• _Saved data entries_:
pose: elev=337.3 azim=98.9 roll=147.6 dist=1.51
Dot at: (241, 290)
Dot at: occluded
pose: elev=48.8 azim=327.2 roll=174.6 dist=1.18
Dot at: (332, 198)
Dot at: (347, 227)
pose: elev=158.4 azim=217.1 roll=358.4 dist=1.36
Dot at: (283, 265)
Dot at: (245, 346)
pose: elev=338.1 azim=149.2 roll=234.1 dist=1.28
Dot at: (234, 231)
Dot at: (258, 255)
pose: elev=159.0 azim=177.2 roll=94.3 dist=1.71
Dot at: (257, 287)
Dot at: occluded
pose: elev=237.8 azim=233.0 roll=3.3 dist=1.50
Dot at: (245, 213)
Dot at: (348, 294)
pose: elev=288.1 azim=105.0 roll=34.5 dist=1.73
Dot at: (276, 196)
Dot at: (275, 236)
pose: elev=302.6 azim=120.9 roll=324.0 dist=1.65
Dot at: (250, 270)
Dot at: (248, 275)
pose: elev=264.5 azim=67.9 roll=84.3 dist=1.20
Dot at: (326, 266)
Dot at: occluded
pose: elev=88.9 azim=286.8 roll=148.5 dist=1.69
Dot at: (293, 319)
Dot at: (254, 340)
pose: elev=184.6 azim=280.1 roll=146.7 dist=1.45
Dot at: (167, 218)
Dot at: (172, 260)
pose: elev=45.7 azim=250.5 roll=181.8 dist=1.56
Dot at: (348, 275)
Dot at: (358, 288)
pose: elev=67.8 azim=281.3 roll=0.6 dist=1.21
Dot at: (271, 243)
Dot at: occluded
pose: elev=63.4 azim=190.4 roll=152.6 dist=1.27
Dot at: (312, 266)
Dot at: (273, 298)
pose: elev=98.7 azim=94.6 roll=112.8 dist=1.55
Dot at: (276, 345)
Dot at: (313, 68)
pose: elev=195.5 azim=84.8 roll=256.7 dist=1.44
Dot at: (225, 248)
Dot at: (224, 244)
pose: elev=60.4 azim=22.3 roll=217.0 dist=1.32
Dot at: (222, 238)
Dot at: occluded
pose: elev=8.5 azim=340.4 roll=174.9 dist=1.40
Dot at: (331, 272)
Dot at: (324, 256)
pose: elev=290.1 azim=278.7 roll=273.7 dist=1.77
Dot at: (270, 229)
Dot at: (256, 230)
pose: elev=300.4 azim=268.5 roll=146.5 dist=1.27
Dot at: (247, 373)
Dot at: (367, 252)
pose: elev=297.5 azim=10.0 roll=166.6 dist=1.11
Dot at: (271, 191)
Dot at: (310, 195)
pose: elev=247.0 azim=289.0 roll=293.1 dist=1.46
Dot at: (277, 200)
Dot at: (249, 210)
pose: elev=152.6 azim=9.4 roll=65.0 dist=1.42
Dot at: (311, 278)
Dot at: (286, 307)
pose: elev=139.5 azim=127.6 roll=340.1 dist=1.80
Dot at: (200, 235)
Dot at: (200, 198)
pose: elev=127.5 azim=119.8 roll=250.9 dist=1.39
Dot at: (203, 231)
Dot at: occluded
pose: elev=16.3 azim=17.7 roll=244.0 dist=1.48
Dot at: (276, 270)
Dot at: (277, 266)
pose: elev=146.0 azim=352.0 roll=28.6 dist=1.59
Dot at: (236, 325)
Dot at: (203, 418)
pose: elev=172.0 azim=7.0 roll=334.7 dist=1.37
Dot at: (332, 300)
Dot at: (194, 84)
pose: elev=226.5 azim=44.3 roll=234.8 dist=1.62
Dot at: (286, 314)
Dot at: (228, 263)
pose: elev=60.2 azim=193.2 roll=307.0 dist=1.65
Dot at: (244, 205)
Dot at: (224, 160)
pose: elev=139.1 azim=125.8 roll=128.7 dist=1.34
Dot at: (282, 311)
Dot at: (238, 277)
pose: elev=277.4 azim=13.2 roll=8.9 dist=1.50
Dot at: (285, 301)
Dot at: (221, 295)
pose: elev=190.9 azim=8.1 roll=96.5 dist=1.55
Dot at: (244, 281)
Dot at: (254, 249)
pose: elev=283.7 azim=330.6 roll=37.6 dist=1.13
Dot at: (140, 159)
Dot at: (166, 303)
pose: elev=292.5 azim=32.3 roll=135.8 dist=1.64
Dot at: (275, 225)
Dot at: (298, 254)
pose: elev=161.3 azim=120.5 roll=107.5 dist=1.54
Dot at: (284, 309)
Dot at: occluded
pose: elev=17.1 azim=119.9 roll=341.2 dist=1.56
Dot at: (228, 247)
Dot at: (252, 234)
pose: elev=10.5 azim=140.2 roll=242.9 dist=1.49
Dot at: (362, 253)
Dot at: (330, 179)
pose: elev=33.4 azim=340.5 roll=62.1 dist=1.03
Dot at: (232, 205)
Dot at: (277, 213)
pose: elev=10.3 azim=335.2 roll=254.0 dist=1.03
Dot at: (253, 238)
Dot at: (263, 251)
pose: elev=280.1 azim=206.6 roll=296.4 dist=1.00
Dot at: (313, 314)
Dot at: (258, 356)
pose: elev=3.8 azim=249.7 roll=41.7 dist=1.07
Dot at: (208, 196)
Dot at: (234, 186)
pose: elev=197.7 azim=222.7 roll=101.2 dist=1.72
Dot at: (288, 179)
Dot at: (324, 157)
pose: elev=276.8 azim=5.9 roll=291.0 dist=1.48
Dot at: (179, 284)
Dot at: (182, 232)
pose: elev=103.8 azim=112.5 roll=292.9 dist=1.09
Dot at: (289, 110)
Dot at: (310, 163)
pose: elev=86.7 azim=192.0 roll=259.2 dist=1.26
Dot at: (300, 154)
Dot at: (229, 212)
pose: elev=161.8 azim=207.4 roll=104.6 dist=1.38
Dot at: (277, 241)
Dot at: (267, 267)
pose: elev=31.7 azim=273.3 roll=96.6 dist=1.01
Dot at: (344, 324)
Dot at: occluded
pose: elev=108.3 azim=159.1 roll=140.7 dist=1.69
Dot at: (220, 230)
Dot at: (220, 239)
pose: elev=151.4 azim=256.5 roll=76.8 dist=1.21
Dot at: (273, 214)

• _Set problem_:
Please copy out every one of the records above word for word, changing nothing.

• _Task result_:
pose: elev=337.3 azim=98.9 roll=147.6 dist=1.51
Dot at: (241, 290)
Dot at: occluded
pose: elev=48.8 azim=327.2 roll=174.6 dist=1.18
Dot at: (332, 198)
Dot at: (347, 227)
pose: elev=158.4 azim=217.1 roll=358.4 dist=1.36
Dot at: (283, 265)
Dot at: (245, 346)
pose: elev=338.1 azim=149.2 roll=234.1 dist=1.28
Dot at: (234, 231)
Dot at: (258, 255)
pose: elev=159.0 azim=177.2 roll=94.3 dist=1.71
Dot at: (257, 287)
Dot at: occluded
pose: elev=237.8 azim=233.0 roll=3.3 dist=1.50
Dot at: (245, 213)
Dot at: (348, 294)
pose: elev=288.1 azim=105.0 roll=34.5 dist=1.73
Dot at: (276, 196)
Dot at: (275, 236)
pose: elev=302.6 azim=120.9 roll=324.0 dist=1.65
Dot at: (250, 270)
Dot at: (248, 275)
pose: elev=264.5 azim=67.9 roll=84.3 dist=1.20
Dot at: (326, 266)
Dot at: occluded
pose: elev=88.9 azim=286.8 roll=148.5 dist=1.69
Dot at: (293, 319)
Dot at: (254, 340)
pose: elev=184.6 azim=280.1 roll=146.7 dist=1.45
Dot at: (167, 218)
Dot at: (172, 260)
pose: elev=45.7 azim=250.5 roll=181.8 dist=1.56
Dot at: (348, 275)
Dot at: (358, 288)
pose: elev=67.8 azim=281.3 roll=0.6 dist=1.21
Dot at: (271, 243)
Dot at: occluded
pose: elev=63.4 azim=190.4 roll=152.6 dist=1.27
Dot at: (312, 266)
Dot at: (273, 298)
pose: elev=98.7 azim=94.6 roll=112.8 dist=1.55
Dot at: (276, 345)
Dot at: (313, 68)
pose: elev=195.5 azim=84.8 roll=256.7 dist=1.44
Dot at: (225, 248)
Dot at: (224, 244)
pose: elev=60.4 azim=22.3 roll=217.0 dist=1.32
Dot at: (222, 238)
Dot at: occluded
pose: elev=8.5 azim=340.4 roll=174.9 dist=1.40
Dot at: (331, 272)
Dot at: (324, 256)
pose: elev=290.1 azim=278.7 roll=273.7 dist=1.77
Dot at: (270, 229)
Dot at: (256, 230)
pose: elev=300.4 azim=268.5 roll=146.5 dist=1.27
Dot at: (247, 373)
Dot at: (367, 252)
pose: elev=297.5 azim=10.0 roll=166.6 dist=1.11
Dot at: (271, 191)
Dot at: (310, 195)
pose: elev=247.0 azim=289.0 roll=293.1 dist=1.46
Dot at: (277, 200)
Dot at: (249, 210)
pose: elev=152.6 azim=9.4 roll=65.0 dist=1.42
Dot at: (311, 278)
Dot at: (286, 307)
pose: elev=139.5 azim=127.6 roll=340.1 dist=1.80
Dot at: (200, 235)
Dot at: (200, 198)
pose: elev=127.5 azim=119.8 roll=250.9 dist=1.39
Dot at: (203, 231)
Dot at: occluded
pose: elev=16.3 azim=17.7 roll=244.0 dist=1.48
Dot at: (276, 270)
Dot at: (277, 266)
pose: elev=146.0 azim=352.0 roll=28.6 dist=1.59
Dot at: (236, 325)
Dot at: (203, 418)
pose: elev=172.0 azim=7.0 roll=334.7 dist=1.37
Dot at: (332, 300)
Dot at: (194, 84)
pose: elev=226.5 azim=44.3 roll=234.8 dist=1.62
Dot at: (286, 314)
Dot at: (228, 263)
pose: elev=60.2 azim=193.2 roll=307.0 dist=1.65
Dot at: (244, 205)
Dot at: (224, 160)
pose: elev=139.1 azim=125.8 roll=128.7 dist=1.34
Dot at: (282, 311)
Dot at: (238, 277)
pose: elev=277.4 azim=13.2 roll=8.9 dist=1.50
Dot at: (285, 301)
Dot at: (221, 295)
pose: elev=190.9 azim=8.1 roll=96.5 dist=1.55
Dot at: (244, 281)
Dot at: (254, 249)
pose: elev=283.7 azim=330.6 roll=37.6 dist=1.13
Dot at: (140, 159)
Dot at: (166, 303)
pose: elev=292.5 azim=32.3 roll=135.8 dist=1.64
Dot at: (275, 225)
Dot at: (298, 254)
pose: elev=161.3 azim=120.5 roll=107.5 dist=1.54
Dot at: (284, 309)
Dot at: occluded
pose: elev=17.1 azim=119.9 roll=341.2 dist=1.56
Dot at: (228, 247)
Dot at: (252, 234)
pose: elev=10.5 azim=140.2 roll=242.9 dist=1.49
Dot at: (362, 253)
Dot at: (330, 179)
pose: elev=33.4 azim=340.5 roll=62.1 dist=1.03
Dot at: (232, 205)
Dot at: (277, 213)
pose: elev=10.3 azim=335.2 roll=254.0 dist=1.03
Dot at: (253, 238)
Dot at: (263, 251)
pose: elev=280.1 azim=206.6 roll=296.4 dist=1.00
Dot at: (313, 314)
Dot at: (258, 356)
pose: elev=3.8 azim=249.7 roll=41.7 dist=1.07
Dot at: (208, 196)
Dot at: (234, 186)
pose: elev=197.7 azim=222.7 roll=101.2 dist=1.72
Dot at: (288, 179)
Dot at: (324, 157)
pose: elev=276.8 azim=5.9 roll=291.0 dist=1.48
Dot at: (179, 284)
Dot at: (182, 232)
pose: elev=103.8 azim=112.5 roll=292.9 dist=1.09
Dot at: (289, 110)
Dot at: (310, 163)
pose: elev=86.7 azim=192.0 roll=259.2 dist=1.26
Dot at: (300, 154)
Dot at: (229, 212)
pose: elev=161.8 azim=207.4 roll=104.6 dist=1.38
Dot at: (277, 241)
Dot at: (267, 267)
pose: elev=31.7 azim=273.3 roll=96.6 dist=1.01
Dot at: (344, 324)
Dot at: occluded
pose: elev=108.3 azim=159.1 roll=140.7 dist=1.69
Dot at: (220, 230)
Dot at: (220, 239)
pose: elev=151.4 azim=256.5 roll=76.8 dist=1.21
Dot at: (273, 214)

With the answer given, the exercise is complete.